Where the Dead Are

*** out of ****

This review AKA: When You Only Watch the Last Half of an Anthology.

          Now here is a creepy, inventive little zombie flick, courtesy of Rod Serling. That it plays like an episode of The Twilight Zone shouldn’t be a surprise: It was a finished script found by Serling’s wife after he died, and it was eventually filmed as a short film for an anthology appropriately titled The Twilight Zone: Rod Serling's Lost Classics. In reviewing Where the Dead Are as a standalone film, I reveal that I only caught the last half of the program, but I didn’t mind—it was a effective little film that stands well on its own, and I think Serling, that odd little man with a macabre sense of humor, would have been happy that it was found and eventually made.

          The story concerns a certain Dr. Ramsey (Patrick Bergin), a university professor in the late nineteenth century, who, while performing a routine operation, inadvertently discovers that his patient’s skull had previously been smashed beyond repair. All logic would suggest that the patient couldn’t have lived through the trauma. How, then, was he able to survive for so long, especially without any sign of brain damage? The patient dies in the operation and Ramsey never gets an answer to the puzzling mystery. He then mulls over the question obsessively, and he finally decides to investigate the puzzle by visiting where the patient lived: A small island village right off the coast. When Ramsey visits, he finds that the people who live on the island seem normal enough, though a little eccentric—the most eccentric of all being Dr. Wheaton (Jack Palance), the local physician. Ramsey does some detective work, digs up some dirt, and realizes that Wheaton indeed leads a secret life as a scientist who dabbles with tissue regeneration. Hmmmm…

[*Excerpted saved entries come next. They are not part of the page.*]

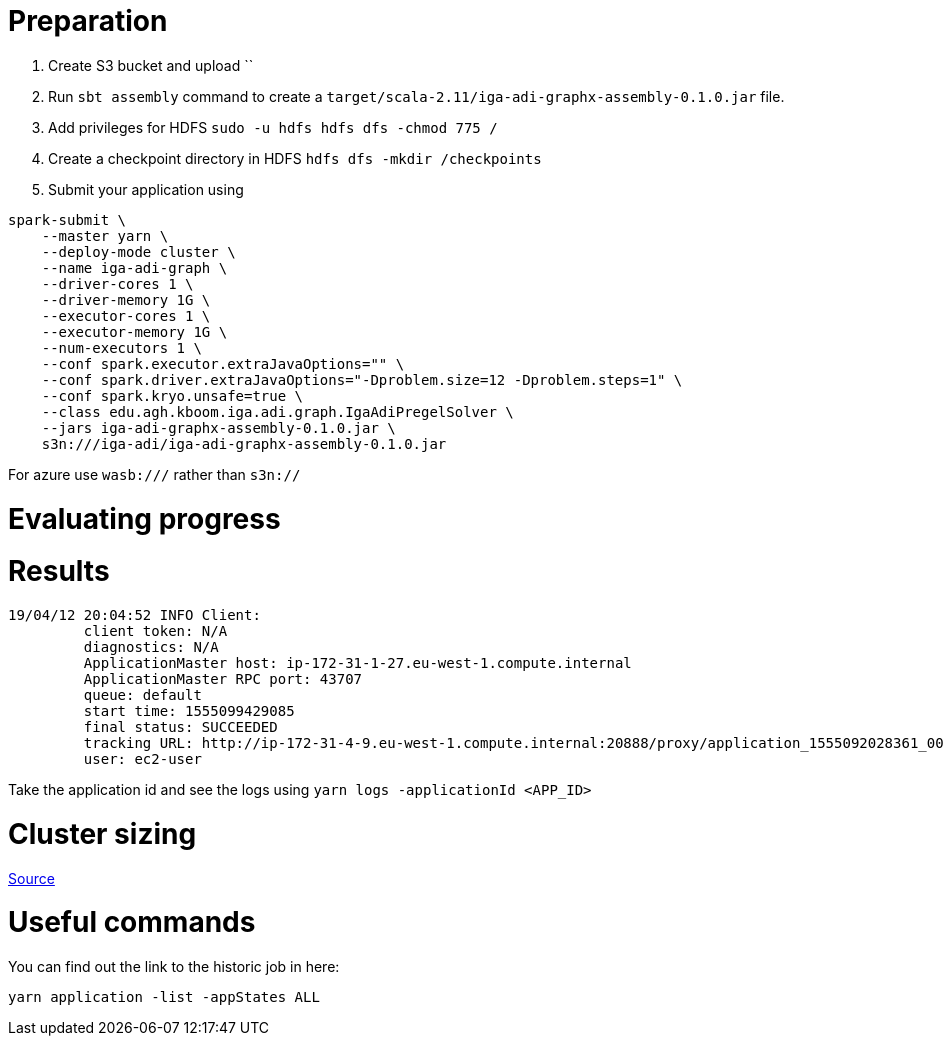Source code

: # Preparation

. Create S3 bucket and upload ``
. Run `sbt assembly` command to create a `target/scala-2.11/iga-adi-graphx-assembly-0.1.0.jar` file.
. Add privileges for HDFS `sudo -u hdfs hdfs dfs -chmod 775 /`
. Create a checkpoint directory in HDFS `hdfs dfs -mkdir /checkpoints`
. Submit your application using
```
spark-submit \
    --master yarn \
    --deploy-mode cluster \
    --name iga-adi-graph \
    --driver-cores 1 \
    --driver-memory 1G \
    --executor-cores 1 \
    --executor-memory 1G \
    --num-executors 1 \
    --conf spark.executor.extraJavaOptions="" \
    --conf spark.driver.extraJavaOptions="-Dproblem.size=12 -Dproblem.steps=1" \
    --conf spark.kryo.unsafe=true \
    --class edu.agh.kboom.iga.adi.graph.IgaAdiPregelSolver \
    --jars iga-adi-graphx-assembly-0.1.0.jar \
    s3n:///iga-adi/iga-adi-graphx-assembly-0.1.0.jar
```

For azure use `wasb:///` rather than `s3n://`

# Evaluating progress



# Results

```
19/04/12 20:04:52 INFO Client:
	 client token: N/A
	 diagnostics: N/A
	 ApplicationMaster host: ip-172-31-1-27.eu-west-1.compute.internal
	 ApplicationMaster RPC port: 43707
	 queue: default
	 start time: 1555099429085
	 final status: SUCCEEDED
	 tracking URL: http://ip-172-31-4-9.eu-west-1.compute.internal:20888/proxy/application_1555092028361_0027/
	 user: ec2-user
```

Take the application id and see the logs using `yarn logs -applicationId <APP_ID>`

# Cluster sizing



https://umbertogriffo.gitbooks.io/apache-spark-best-practices-and-tuning/content/sparksqlshufflepartitions_draft.html[Source]

# Useful commands

You can find out the link to the historic job in here:

`yarn application -list -appStates ALL`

          I’ve already revealed that this is a zombie flick, though a joyfully original one. I’ve probably given too much away by disclosing this, but then, The Twilight Zone was never really about the plot twists, which were always inevitable, but about the care that the series took in drawing their characters and making their environment essentially the real world, not a fantasy one. This approach raises the stakes and makes our defenses work in overtime, because we are so effectively convinced that what we’re watching is fantasy reacting in familiar places and people who we can easily see as ourselves. It also adds a rich layer of social commentary into the mix, as it forces us to consider and deal directly with how people really would react in such circumstances. Serling in particular was always obsessed with adding rich social subtexts into his supernatural pieces, and the approach immortalized his work on the level of great sci-fi writers Philip K. Dick, Ray Bradbury, and Isaac Asimov, and horror film director George A. Romero.

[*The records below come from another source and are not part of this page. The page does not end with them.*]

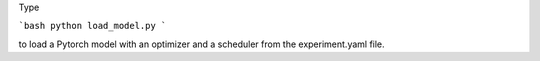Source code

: Type 

```bash
python load_model.py
```

to load a Pytorch model with an optimizer and a scheduler from the experiment.yaml file.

          Where the Dead Are, like the best of The Twilight Zone, effectively makes its world our own and thus creates effective chills and social commentary out of its otherwise predictable twists. Director Robert Markowitz wisely directs in a straightforward manner and allows Serling’s campy and lyrical script do most of the work, though Markowitz does demonstrate a very good eye for making this small, misty East Coast island both convincingly otherwordly and disturbingly familiar.

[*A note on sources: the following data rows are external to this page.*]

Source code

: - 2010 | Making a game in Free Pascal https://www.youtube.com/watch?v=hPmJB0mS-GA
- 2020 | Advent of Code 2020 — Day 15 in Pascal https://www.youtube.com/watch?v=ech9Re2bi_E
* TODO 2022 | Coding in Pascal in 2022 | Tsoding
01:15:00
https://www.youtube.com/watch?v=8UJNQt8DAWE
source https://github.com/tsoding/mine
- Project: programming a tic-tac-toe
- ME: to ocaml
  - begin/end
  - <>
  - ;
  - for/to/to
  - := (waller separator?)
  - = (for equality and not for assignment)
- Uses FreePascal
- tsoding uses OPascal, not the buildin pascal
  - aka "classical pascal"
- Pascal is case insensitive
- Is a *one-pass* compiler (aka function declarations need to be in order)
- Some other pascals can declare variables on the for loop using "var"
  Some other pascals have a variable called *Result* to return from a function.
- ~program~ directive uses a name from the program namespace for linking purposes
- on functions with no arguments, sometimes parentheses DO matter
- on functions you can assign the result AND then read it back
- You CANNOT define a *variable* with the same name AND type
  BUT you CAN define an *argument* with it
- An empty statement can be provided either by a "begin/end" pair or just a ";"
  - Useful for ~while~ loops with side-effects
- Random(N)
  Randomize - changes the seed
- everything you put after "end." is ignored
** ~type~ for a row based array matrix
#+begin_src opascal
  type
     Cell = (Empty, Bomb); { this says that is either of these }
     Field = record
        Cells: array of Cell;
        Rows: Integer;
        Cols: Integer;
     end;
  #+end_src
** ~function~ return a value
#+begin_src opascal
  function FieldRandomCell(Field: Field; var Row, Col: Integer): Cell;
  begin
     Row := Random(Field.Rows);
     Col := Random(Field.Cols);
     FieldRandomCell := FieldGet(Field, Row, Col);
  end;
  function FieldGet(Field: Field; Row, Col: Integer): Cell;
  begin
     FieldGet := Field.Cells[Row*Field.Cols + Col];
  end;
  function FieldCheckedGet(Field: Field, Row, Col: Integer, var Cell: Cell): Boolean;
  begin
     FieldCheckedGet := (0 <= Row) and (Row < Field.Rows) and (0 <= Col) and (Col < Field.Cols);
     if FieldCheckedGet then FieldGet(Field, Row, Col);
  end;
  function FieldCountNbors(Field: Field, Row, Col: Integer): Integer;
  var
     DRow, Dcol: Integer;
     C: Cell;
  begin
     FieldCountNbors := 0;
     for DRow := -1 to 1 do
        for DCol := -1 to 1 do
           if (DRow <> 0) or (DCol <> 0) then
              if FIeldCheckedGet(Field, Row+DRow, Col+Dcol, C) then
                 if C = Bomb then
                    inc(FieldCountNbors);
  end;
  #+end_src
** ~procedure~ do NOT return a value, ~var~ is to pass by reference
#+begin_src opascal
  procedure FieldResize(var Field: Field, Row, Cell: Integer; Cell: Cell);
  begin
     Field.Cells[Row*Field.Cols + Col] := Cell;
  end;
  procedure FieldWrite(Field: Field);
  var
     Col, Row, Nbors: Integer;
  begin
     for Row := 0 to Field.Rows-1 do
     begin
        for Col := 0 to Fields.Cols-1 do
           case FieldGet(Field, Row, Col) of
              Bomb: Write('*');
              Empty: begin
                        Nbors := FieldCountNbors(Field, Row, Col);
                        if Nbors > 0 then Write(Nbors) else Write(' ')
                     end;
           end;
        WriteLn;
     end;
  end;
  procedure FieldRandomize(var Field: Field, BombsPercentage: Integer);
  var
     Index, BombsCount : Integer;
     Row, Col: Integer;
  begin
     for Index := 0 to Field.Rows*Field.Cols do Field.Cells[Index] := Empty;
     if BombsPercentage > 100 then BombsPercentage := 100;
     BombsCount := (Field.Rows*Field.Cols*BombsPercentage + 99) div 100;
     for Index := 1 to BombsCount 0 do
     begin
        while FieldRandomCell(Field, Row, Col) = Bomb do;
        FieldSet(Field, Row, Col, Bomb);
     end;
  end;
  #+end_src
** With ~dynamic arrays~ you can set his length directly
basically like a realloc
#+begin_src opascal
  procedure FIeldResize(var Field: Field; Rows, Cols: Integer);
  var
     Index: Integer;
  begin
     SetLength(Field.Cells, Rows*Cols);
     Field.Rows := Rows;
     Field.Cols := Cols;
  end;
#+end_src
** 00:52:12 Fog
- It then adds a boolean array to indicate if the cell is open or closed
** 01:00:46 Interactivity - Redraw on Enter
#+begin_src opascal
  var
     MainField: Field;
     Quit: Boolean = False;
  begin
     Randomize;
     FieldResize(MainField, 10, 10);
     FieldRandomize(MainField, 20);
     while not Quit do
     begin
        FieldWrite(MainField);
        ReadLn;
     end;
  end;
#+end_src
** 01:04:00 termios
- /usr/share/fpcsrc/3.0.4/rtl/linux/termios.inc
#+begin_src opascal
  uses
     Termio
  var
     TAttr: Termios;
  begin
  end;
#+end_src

          The performances are effective as well: The velvet voice of James Earl Jones as the narrator does not make us forget Serling’s unique presence in the original series, but he is an acceptable substitute. Patrick Bergin and Jack Palance, both cult-actors who would have fit fine in Serling’s B-grade series, keep straight faces throughout, though Palance does occasionally wink at the audience. Of course, when the final act comes to its inevitable close as irate zombies lumber about with vengeance on their brains (or is that BRAAAAAINS?), a bit of winking has certainly been earned.

Cast:
James Earl Jones: Narrator
Patrick Bergin: Dr. Ramsey
Jack Palance: Dr. Wheaton
Julia Campbell: Barmaid

A film by O'Hara-Horowitz Productions. Directed by Robert Markowitz. Written by Rod Serling. No M.P.A.A. rating, but fine for kids, though younger children might find it frightening. Running time: 45 minutes. Year of release: 1994. Part of a larger anthology titled The Twilight Zone: Rod Serlings Lost Classics.